Remember that Pearl Jam’s breakthrough song, ‘Jeremy’ was the true story of a 16-year old who shot himself in front of his classmates. This must have been pretty 4 real at the time; I know that at 17, as I was in 1991, it was all about the bleakness for me. I’m just not sure now how good an artistic choice it was to dramatise that moment over all others. What was their point? Pearl Jam even argued the case for showing the child’s death explicitly in the video, but were prevented by MTV; maybe the only time I’ve agreed with MTV on anything. ‘Jeremy’ and its massively popular video, arguably glamorised a horrific personal and family tragedy, and may even have helped to normalise violent teenage suicide.
You need a good reason to turn teenage death into popular song; as you need a good reason to take metaphorical sexual violence to an audience of tens of millions (Nirvana’s ‘Rape Me’). Could Cobain really have compared his experience in the recording industry to the experience of rape? Perhaps not; If there is a better, less stunningly solipsistic explanation, I’d love to hear it.
And what of the legacy of grunge? Great claims were and are made for it: that it “changed everything”; that it “launched an American movement on a par with punk and hip-hop”.
Hardly. Hip-hop transformed the cultural landscape East and West and its influence has not dimmed in thirty years. Punk foreshadowed hip-hop, indie and much of the mainstream rock that followed. Punk had rules – short songs, no solos, no stars – that were just as strict as those of grunge, but the punk rule book got ripped up. 1980s post-punk was able to exist because punk was an ethic – music is about the ideas that go into it. Simon Reynolds wrote in Rip It Up and Start Again that things only became interesting in the post-punk period when the formal strictures of punk were loosened. Thus, Cabaret Voltaire, Dexys, Scritti Politti, U2, Human League and R.E.M. could emerge, none of whom would have existed otherwise.
There was no analogous post-grunge period. It was an end not a beginning. 1991 was the year punk broke in that it was the year that the age-old ideas of Johnny Rotten and Tom Verlaine found their way into millions of homes via Kurt Cobain; it was a culmination and a cul de sac. It was a good time to be watching MTV, but it had nowhere to go.
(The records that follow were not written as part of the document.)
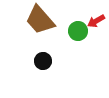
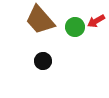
green circle: moved 3 px left, 4 px up
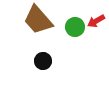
brown trapezoid: moved 2 px left
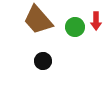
red arrow: rotated 60 degrees counterclockwise
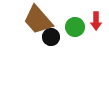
black circle: moved 8 px right, 24 px up
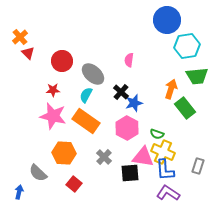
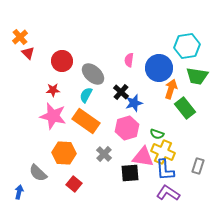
blue circle: moved 8 px left, 48 px down
green trapezoid: rotated 15 degrees clockwise
pink hexagon: rotated 15 degrees clockwise
gray cross: moved 3 px up
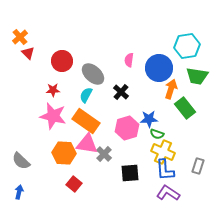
blue star: moved 15 px right, 16 px down; rotated 12 degrees clockwise
pink triangle: moved 56 px left, 13 px up
gray semicircle: moved 17 px left, 12 px up
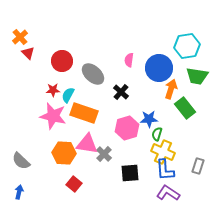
cyan semicircle: moved 18 px left
orange rectangle: moved 2 px left, 8 px up; rotated 16 degrees counterclockwise
green semicircle: rotated 88 degrees clockwise
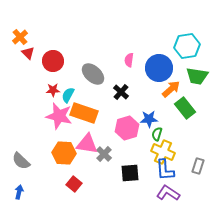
red circle: moved 9 px left
orange arrow: rotated 30 degrees clockwise
pink star: moved 6 px right
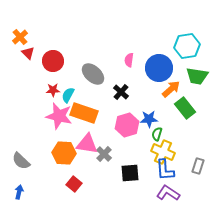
pink hexagon: moved 3 px up
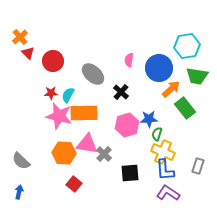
red star: moved 2 px left, 3 px down
orange rectangle: rotated 20 degrees counterclockwise
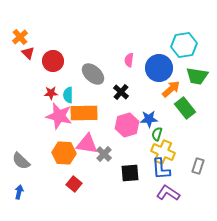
cyan hexagon: moved 3 px left, 1 px up
cyan semicircle: rotated 28 degrees counterclockwise
blue L-shape: moved 4 px left, 1 px up
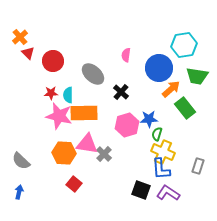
pink semicircle: moved 3 px left, 5 px up
black square: moved 11 px right, 17 px down; rotated 24 degrees clockwise
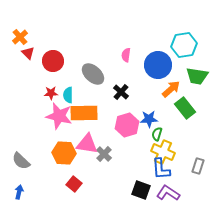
blue circle: moved 1 px left, 3 px up
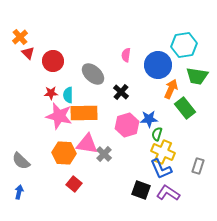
orange arrow: rotated 24 degrees counterclockwise
blue L-shape: rotated 20 degrees counterclockwise
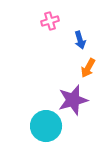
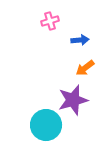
blue arrow: rotated 78 degrees counterclockwise
orange arrow: moved 3 px left; rotated 24 degrees clockwise
cyan circle: moved 1 px up
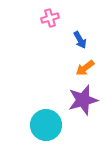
pink cross: moved 3 px up
blue arrow: rotated 66 degrees clockwise
purple star: moved 10 px right
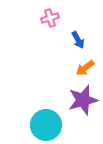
blue arrow: moved 2 px left
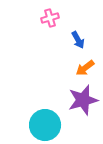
cyan circle: moved 1 px left
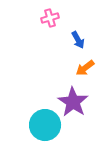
purple star: moved 10 px left, 2 px down; rotated 24 degrees counterclockwise
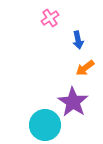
pink cross: rotated 18 degrees counterclockwise
blue arrow: rotated 18 degrees clockwise
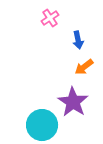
orange arrow: moved 1 px left, 1 px up
cyan circle: moved 3 px left
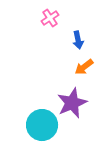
purple star: moved 1 px left, 1 px down; rotated 16 degrees clockwise
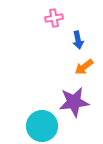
pink cross: moved 4 px right; rotated 24 degrees clockwise
purple star: moved 2 px right, 1 px up; rotated 16 degrees clockwise
cyan circle: moved 1 px down
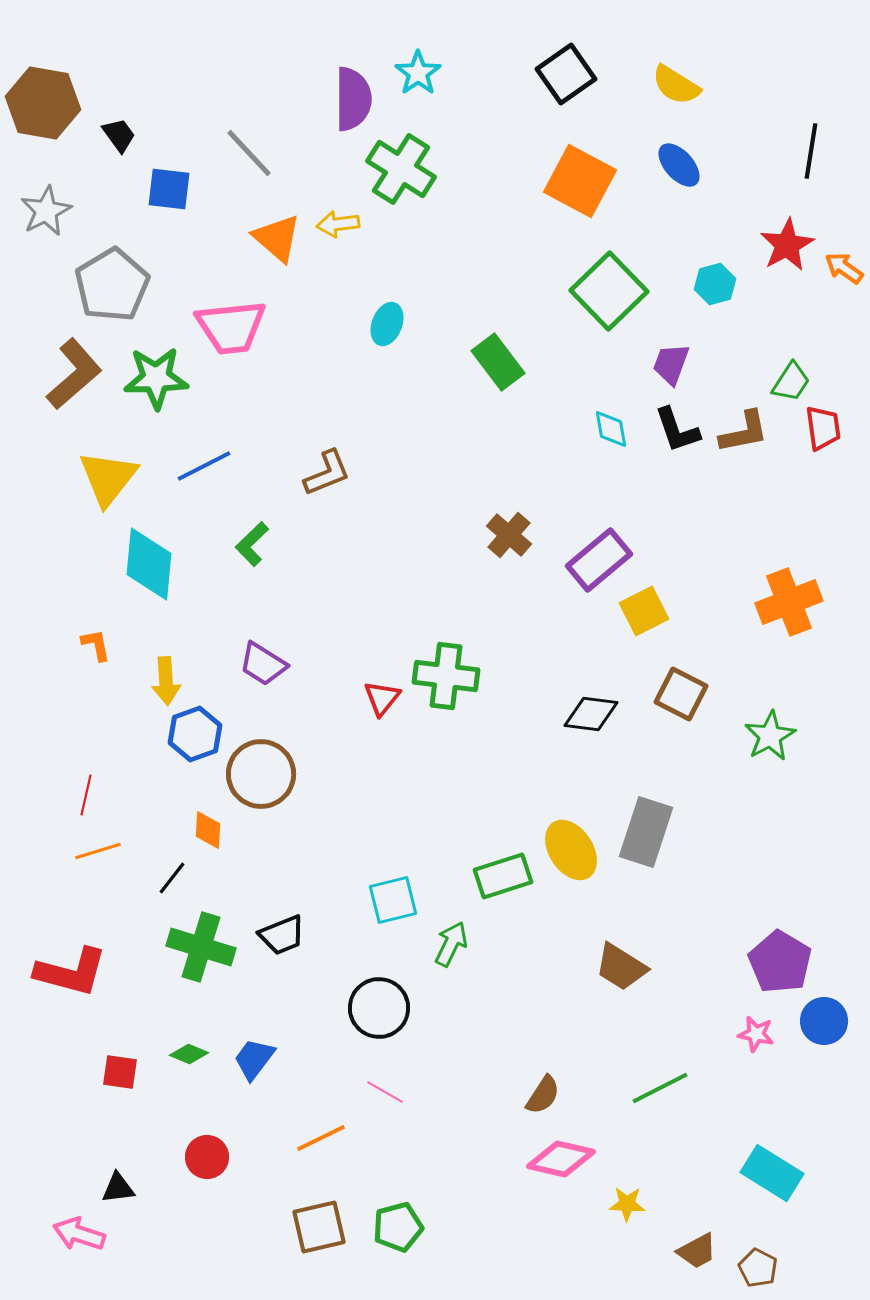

Stone Temple Pilots did well, though.
Of course, music isn’t all about legacy; it’s about how it makes you feel. I read this book because at one point Nirvana and some of the other bands here meant a lot to me, as they did to millions of other people, particularly during the post-Kurt catharsis. I doubt now whether these bands warranted the emotional investment they got. The bleakness, the screaming ennui – it all seems real until you remember how much heroin was being used as these songs were being written. You could give Rowlf from The Muppets heroin for four weeks and he would write I Hate Myself And I Want to Die. It was too much; it was like a Gaspar Noé film. Life is not as bad as this music made it out to be. I think that’s why I moved away from grunge: I felt tricked into thinking this was real life.
Listening to these bands now, there’s no nostalgia for old times being banned from jumping in McGonagles. I hope that if I were 17 again I would look elsewhere; that I’d listen hard to this music, hear the hopelessness, lifelessness and joylessness of it, and think: is that all there is?